3. Institutions Are Facing Rising Costs of Managing Security Breaches
Managing cybersecurity incidents is not cheap. According to the Cost of a Data Breach Report, a 2019 whitepaper by The Ponemon Institute in conjunction with IBM Security, the average total cost of each data breach for the education industry was $4.77 million. This report also uncovered that the education industry had the eighth-highest cost per record, $142 per data set.
In addition to the financial impact, cybersecurity breaches can disrupt learning as information technology teams scramble to investigate the attack and determine the effect on their systems. This also impacts a higher education institution’s reputation and the safety of its students.
How D2L Has Committed to LMS Security
With the changing nature of cybersecurity threats and an increase in incidents, it’s more important than ever that higher education institutions have the right technology partners in place to not only meet privacy standards but also surpass them. The following certifications are an indication of how serious we are about protecting the confidentiality, availability and integrity of your data:
- ISO® 27001 is a security management standard that specifies security management best practices and comprehensive security controls following the ISO 27002 best-practice guidance.

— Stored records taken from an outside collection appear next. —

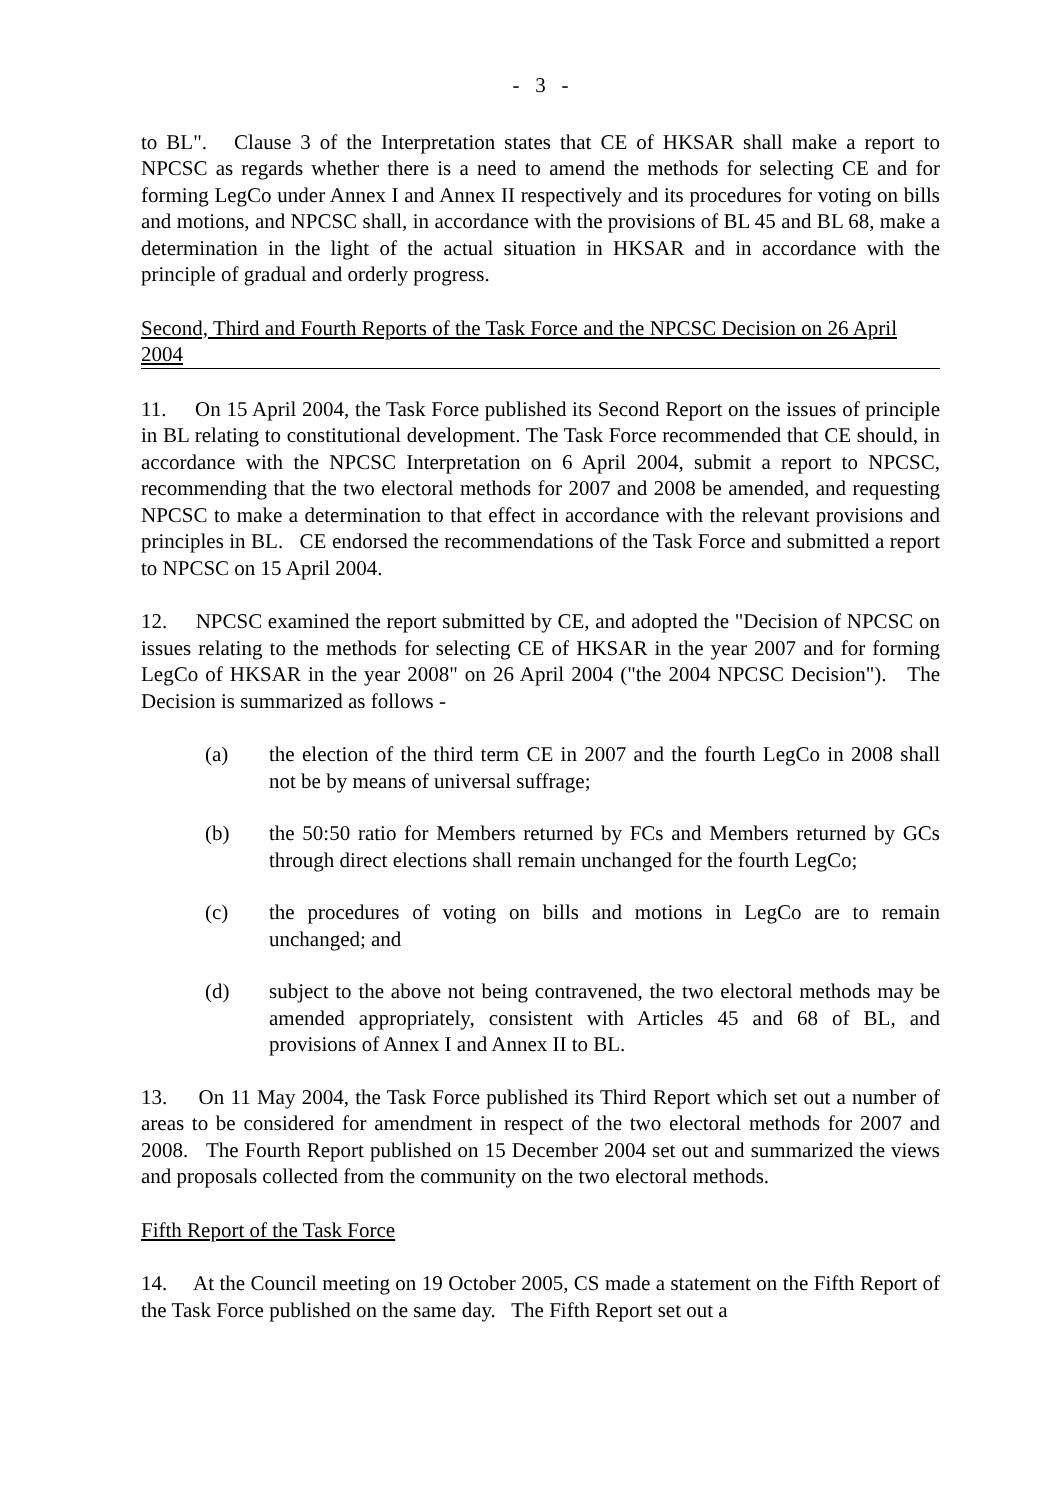- 3 -
to BL". Clause 3 of the Interpretation states that CE of HKSAR shall make a report to NPCSC as regards whether there is a need to amend the methods for selecting CE and for forming LegCo under Annex I and Annex II respectively and its procedures for voting on bills and motions, and NPCSC shall, in accordance with the provisions of BL 45 and BL 68, make a determination in the light of the actual situation in HKSAR and in accordance with the principle of gradual and orderly progress.
Second, Third and Fourth Reports of the Task Force and the NPCSC Decision on 26 April 2004
11. On 15 April 2004, the Task Force published its Second Report on the issues of principle in BL relating to constitutional development. The Task Force recommended that CE should, in accordance with the NPCSC Interpretation on 6 April 2004, submit a report to NPCSC, recommending that the two electoral methods for 2007 and 2008 be amended, and requesting NPCSC to make a determination to that effect in accordance with the relevant provisions and principles in BL. CE endorsed the recommendations of the Task Force and submitted a report to NPCSC on 15 April 2004.
12. NPCSC examined the report submitted by CE, and adopted the "Decision of NPCSC on issues relating to the methods for selecting CE of HKSAR in the year 2007 and for forming LegCo of HKSAR in the year 2008" on 26 April 2004 ("the 2004 NPCSC Decision"). The Decision is summarized as follows -
(a) the election of the third term CE in 2007 and the fourth LegCo in 2008 shall not be by means of universal suffrage;
(b) the 50:50 ratio for Members returned by FCs and Members returned by GCs through direct elections shall remain unchanged for the fourth LegCo;
(c) the procedures of voting on bills and motions in LegCo are to remain unchanged; and
(d) subject to the above not being contravened, the two electoral methods may be amended appropriately, consistent with Articles 45 and 68 of BL, and provisions of Annex I and Annex II to BL.
13. On 11 May 2004, the Task Force published its Third Report which set out a number of areas to be considered for amendment in respect of the two electoral methods for 2007 and 2008. The Fourth Report published on 15 December 2004 set out and summarized the views and proposals collected from the community on the two electoral methods.
Fifth Report of the Task Force
14. At the Council meeting on 19 October 2005, CS made a statement on the Fifth Report of the Task Force published on the same day. The Fifth Report set out a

- ISO/IEC 27018:2019 is described by ISO as a document that “establishes commonly accepted control objectives, controls and guidelines for implementing measures to protect Personally Identifiable Information in accordance with the privacy principles in ISO/IEC 29100 for the public cloud computing environment.”
- Service Organisation Control (SOC) Reports are independent third-party examination reports that demonstrate how D2L achieves key compliance controls and objectives.

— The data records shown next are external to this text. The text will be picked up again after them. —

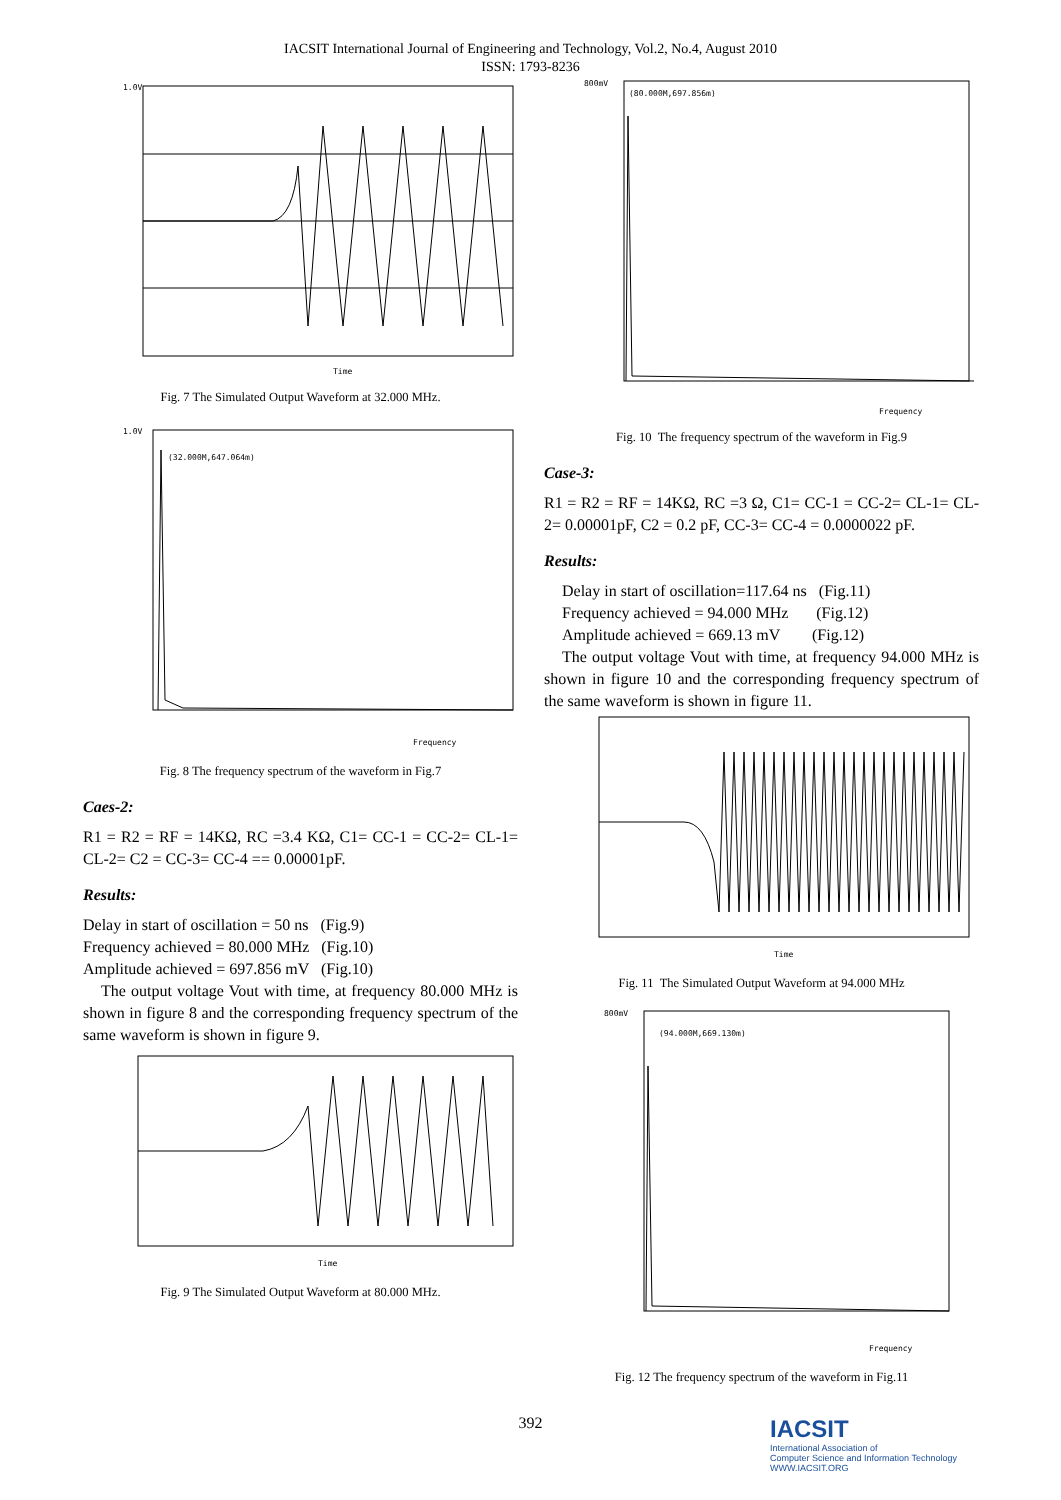IACSIT International Journal of Engineering and Technology, Vol.2, No.4, August 2010
ISSN: 1793-8236
1.0V
Time
Fig. 7 The Simulated Output Waveform at 32.000 MHz.
(32.000M,647.064m)
1.0V
Frequency
Fig. 8 The frequency spectrum of the waveform in Fig.7
Caes-2:
R1 = R2 = RF = 14KΩ, RC =3.4 KΩ, C1= CC-1 = CC-2= CL-1= CL-2= C2 = CC-3= CC-4 == 0.00001pF.
Results:
Delay in start of oscillation = 50 ns (Fig.9)
Frequency achieved = 80.000 MHz (Fig.10)
Amplitude achieved = 697.856 mV (Fig.10)
The output voltage Vout with time, at frequency 80.000 MHz is shown in figure 8 and the corresponding frequency spectrum of the same waveform is shown in figure 9.
Time
Fig. 9 The Simulated Output Waveform at 80.000 MHz.
(80.000M,697.856m)
800mV
Frequency
Fig. 10 The frequency spectrum of the waveform in Fig.9
Case-3:
R1 = R2 = RF = 14KΩ, RC =3 Ω, C1= CC-1 = CC-2= CL-1= CL-2= 0.00001pF, C2 = 0.2 pF, CC-3= CC-4 = 0.0000022 pF.
Results:
Delay in start of oscillation=117.64 ns (Fig.11)
Frequency achieved = 94.000 MHz (Fig.12)
Amplitude achieved = 669.13 mV (Fig.12)
The output voltage Vout with time, at frequency 94.000 MHz is shown in figure 10 and the corresponding frequency spectrum of the same waveform is shown in figure 11.
Time
Fig. 11 The Simulated Output Waveform at 94.000 MHz
(94.000M,669.130m)
800mV
Frequency
Fig. 12 The frequency spectrum of the waveform in Fig.11
392
IACSIT
International Association of
Computer Science and Information Technology
WWW.IACSIT.ORG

- Provisional certification by TX-RAMP, which aims to provide a standardised approach to security assessment, authorisation and continuous monitoring of cloud computing services used by Texas state agencies, including public higher education institutions.
What Is TX-RAMP?
TX-RAMP is a risk and authorisation management programme administered by the Texas Department of Information Resources. The overarching goal of TX-RAMP is to provide “a standardised approach for security assessment, authorisation, and continuous monitoring of cloud computing services that process the data of a state agency.” Cloud computing services used by state agencies in Texas, including public higher education institutions, must receive a TX-RAMP certification. Authorisation and certification under the programme require cloud computing services to conform to a subset of the NIST 800-53 cybersecurity controls.

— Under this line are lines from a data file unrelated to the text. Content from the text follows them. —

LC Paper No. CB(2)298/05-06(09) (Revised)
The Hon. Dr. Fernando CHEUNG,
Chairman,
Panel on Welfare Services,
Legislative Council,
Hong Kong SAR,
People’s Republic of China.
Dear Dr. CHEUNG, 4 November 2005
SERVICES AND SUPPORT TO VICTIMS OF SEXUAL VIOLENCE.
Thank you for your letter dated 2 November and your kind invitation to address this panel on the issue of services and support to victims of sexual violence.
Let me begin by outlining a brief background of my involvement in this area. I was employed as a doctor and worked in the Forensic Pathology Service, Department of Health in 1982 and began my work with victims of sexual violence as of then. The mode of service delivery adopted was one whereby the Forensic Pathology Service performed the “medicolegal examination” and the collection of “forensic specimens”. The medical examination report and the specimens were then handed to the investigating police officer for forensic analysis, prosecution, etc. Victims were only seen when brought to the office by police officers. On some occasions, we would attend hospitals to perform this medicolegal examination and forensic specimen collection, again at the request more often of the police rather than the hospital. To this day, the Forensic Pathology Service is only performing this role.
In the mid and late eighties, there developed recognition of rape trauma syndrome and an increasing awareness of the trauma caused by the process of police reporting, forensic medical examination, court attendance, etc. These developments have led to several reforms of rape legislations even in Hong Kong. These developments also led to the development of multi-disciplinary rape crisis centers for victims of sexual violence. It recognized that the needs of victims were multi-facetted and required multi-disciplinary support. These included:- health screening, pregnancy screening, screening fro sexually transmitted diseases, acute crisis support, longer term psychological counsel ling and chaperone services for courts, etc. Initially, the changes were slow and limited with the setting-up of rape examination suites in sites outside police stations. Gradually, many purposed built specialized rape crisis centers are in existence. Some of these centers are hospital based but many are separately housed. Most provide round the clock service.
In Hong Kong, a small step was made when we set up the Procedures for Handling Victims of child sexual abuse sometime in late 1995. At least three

D2L Brightspace has achieved provisional certification for TX-RAMP based on previous work to achieve ISO 27001 and 27018.
How a Secure LMS Provides Peace of Mind for Your Institution
While every major industry faces significant cybersecurity threats, higher education is particularly vulnerable. Not only do these institutions hold an enormous amount of sensitive data, but they also provide students and staff access to many different applications, often operating on the principle of “bring your own device.”
In order to reduce the impact of pervasive threats, higher education institutions need to have in place the right technology partners with rigorous security policies. An LMS, for example, helps colleges and universities move away from decentralised legacy IT systems and instead provides a highly secure, durable and available infrastructure for deploying teaching and learning.